▶ [Exercise objective]: Retype every one of the following items line for line, keeping each character as it stands.

Data excerpts:
_____

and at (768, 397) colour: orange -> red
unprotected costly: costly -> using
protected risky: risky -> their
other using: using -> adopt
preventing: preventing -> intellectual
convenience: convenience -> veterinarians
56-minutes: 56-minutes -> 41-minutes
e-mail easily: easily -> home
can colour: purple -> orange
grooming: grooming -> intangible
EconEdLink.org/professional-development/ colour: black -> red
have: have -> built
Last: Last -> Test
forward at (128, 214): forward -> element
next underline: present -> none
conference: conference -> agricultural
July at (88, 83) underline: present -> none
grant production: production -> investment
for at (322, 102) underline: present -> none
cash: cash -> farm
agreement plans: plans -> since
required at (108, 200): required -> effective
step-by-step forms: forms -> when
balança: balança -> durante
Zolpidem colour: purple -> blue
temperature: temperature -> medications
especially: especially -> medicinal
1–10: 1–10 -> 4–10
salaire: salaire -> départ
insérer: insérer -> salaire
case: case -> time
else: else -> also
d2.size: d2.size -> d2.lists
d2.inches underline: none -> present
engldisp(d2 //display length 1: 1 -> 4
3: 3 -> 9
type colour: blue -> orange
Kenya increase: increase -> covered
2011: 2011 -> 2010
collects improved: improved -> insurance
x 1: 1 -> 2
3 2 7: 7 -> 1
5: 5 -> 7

_____

▶ [Solution for this exercise]:
and at (768, 397) colour: orange -> red
unprotected costly: costly -> using
protected risky: risky -> their
other using: using -> adopt
preventing: preventing -> intellectual
convenience: convenience -> veterinarians
56-minutes: 56-minutes -> 41-minutes
e-mail easily: easily -> home
can colour: purple -> orange
grooming: grooming -> intangible
EconEdLink.org/professional-development/ colour: black -> red
have: have -> built
Last: Last -> Test
forward at (128, 214): forward -> element
next underline: present -> none
conference: conference -> agricultural
July at (88, 83) underline: present -> none
grant production: production -> investment
for at (322, 102) underline: present -> none
cash: cash -> farm
agreement plans: plans -> since
required at (108, 200): required -> effective
step-by-step forms: forms -> when
balança: balança -> durante
Zolpidem colour: purple -> blue
temperature: temperature -> medications
especially: especially -> medicinal
1–10: 1–10 -> 4–10
salaire: salaire -> départ
insérer: insérer -> salaire
case: case -> time
else: else -> also
d2.size: d2.size -> d2.lists
d2.inches underline: none -> present
engldisp(d2 //display length 1: 1 -> 4
3: 3 -> 9
type colour: blue -> orange
Kenya increase: increase -> covered
2011: 2011 -> 2010
collects improved: improved -> insurance
x 1: 1 -> 2
3 2 7: 7 -> 1
5: 5 -> 7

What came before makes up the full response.